* GOAL OF THE EXERCISE
From the records below, state how many lines hold the string "root", without any other text.

(PROVIDED RECORDS)

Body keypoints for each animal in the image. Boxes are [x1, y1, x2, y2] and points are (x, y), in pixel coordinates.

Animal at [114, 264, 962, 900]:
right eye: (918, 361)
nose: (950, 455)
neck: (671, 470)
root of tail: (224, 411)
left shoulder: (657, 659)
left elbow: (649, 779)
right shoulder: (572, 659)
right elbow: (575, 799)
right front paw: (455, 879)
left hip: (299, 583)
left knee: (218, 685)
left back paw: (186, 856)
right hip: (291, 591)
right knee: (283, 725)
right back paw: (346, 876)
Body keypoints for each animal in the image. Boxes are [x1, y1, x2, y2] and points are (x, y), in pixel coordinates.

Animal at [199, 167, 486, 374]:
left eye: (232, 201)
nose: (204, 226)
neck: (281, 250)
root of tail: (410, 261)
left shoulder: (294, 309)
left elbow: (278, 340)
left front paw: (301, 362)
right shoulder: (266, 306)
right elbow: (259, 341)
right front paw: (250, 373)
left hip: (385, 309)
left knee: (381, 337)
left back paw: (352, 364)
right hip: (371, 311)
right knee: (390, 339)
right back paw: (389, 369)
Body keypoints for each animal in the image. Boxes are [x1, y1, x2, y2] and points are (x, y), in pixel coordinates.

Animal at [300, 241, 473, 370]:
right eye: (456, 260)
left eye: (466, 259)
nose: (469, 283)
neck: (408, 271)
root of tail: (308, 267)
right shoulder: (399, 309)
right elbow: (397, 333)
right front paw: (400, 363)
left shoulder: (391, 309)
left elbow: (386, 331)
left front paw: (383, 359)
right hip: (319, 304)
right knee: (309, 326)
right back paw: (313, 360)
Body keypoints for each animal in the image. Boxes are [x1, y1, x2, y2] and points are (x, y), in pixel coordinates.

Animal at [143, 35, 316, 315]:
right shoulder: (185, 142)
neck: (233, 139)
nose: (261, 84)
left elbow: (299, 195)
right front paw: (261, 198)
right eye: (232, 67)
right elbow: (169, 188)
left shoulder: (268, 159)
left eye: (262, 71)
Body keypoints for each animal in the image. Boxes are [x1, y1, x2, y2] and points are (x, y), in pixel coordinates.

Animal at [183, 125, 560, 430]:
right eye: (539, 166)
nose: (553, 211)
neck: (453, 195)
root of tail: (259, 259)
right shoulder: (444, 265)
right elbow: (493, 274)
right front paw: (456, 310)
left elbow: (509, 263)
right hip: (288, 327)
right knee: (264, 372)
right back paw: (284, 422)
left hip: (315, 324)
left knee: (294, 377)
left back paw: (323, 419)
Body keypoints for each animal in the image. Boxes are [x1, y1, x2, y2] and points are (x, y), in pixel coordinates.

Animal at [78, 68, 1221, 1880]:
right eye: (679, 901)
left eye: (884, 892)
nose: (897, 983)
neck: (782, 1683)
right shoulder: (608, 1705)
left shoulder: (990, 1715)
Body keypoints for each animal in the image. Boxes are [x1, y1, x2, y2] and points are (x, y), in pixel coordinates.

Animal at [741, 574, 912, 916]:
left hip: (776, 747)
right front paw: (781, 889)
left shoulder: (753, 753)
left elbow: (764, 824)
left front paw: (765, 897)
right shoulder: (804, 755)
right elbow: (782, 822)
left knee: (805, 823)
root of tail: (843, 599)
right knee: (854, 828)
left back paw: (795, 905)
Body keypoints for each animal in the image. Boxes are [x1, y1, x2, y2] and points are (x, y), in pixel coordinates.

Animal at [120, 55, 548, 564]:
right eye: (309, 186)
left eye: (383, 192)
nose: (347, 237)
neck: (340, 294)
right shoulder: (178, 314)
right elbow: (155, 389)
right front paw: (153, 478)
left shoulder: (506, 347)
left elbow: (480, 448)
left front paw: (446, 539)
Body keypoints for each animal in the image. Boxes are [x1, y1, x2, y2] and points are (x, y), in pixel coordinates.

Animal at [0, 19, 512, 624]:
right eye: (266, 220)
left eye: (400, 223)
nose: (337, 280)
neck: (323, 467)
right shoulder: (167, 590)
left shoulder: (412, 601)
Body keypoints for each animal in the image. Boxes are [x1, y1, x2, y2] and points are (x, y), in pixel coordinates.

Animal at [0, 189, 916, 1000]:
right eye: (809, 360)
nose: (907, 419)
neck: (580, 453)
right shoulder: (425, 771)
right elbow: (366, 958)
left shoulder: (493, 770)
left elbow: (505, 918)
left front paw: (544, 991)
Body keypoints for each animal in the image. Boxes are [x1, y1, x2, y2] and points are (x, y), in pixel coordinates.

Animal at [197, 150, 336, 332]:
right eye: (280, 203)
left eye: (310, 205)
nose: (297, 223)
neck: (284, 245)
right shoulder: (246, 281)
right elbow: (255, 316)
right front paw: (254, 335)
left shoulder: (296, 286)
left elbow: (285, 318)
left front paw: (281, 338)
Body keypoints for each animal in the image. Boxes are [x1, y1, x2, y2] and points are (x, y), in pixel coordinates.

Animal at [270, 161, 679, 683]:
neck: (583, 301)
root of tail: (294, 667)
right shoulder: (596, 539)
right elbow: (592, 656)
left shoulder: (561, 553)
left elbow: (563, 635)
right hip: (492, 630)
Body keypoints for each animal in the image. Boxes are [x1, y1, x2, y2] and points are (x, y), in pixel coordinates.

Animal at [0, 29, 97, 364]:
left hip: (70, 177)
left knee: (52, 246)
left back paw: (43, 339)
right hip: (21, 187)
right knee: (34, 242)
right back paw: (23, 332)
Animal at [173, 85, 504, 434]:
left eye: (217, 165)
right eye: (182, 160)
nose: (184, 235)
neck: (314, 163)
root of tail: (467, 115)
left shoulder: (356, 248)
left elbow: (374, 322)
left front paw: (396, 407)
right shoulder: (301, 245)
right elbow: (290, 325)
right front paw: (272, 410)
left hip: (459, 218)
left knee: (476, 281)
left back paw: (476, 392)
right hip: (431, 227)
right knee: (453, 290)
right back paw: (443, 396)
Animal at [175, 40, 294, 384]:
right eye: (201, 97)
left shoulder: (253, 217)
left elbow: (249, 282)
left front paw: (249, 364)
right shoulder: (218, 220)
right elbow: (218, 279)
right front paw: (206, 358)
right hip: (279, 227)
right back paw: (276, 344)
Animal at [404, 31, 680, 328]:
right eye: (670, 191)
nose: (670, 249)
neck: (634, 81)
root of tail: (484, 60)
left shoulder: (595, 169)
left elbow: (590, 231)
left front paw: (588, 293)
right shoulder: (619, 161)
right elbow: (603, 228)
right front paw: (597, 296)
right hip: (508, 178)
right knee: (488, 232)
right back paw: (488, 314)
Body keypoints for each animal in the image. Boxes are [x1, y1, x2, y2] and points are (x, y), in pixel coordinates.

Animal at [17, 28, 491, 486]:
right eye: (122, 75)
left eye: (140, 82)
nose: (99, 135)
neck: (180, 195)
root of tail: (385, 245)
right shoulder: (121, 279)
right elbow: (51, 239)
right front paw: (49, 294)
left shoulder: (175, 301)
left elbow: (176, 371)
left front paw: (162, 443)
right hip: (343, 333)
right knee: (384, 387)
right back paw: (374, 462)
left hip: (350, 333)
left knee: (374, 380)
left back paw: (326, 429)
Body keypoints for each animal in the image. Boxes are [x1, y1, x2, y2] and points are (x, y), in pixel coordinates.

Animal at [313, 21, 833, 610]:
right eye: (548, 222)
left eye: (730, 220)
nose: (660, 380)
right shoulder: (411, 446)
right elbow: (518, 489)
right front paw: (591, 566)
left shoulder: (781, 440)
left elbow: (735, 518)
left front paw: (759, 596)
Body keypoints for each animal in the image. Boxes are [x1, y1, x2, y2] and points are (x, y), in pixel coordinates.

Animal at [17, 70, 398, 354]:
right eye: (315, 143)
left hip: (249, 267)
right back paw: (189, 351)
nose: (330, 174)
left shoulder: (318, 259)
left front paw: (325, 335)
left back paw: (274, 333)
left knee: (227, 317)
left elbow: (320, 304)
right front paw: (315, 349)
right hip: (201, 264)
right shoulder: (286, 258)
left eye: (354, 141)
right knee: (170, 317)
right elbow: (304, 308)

(End PROVIDED RECORDS)

* EXERCISE OUTPUT
9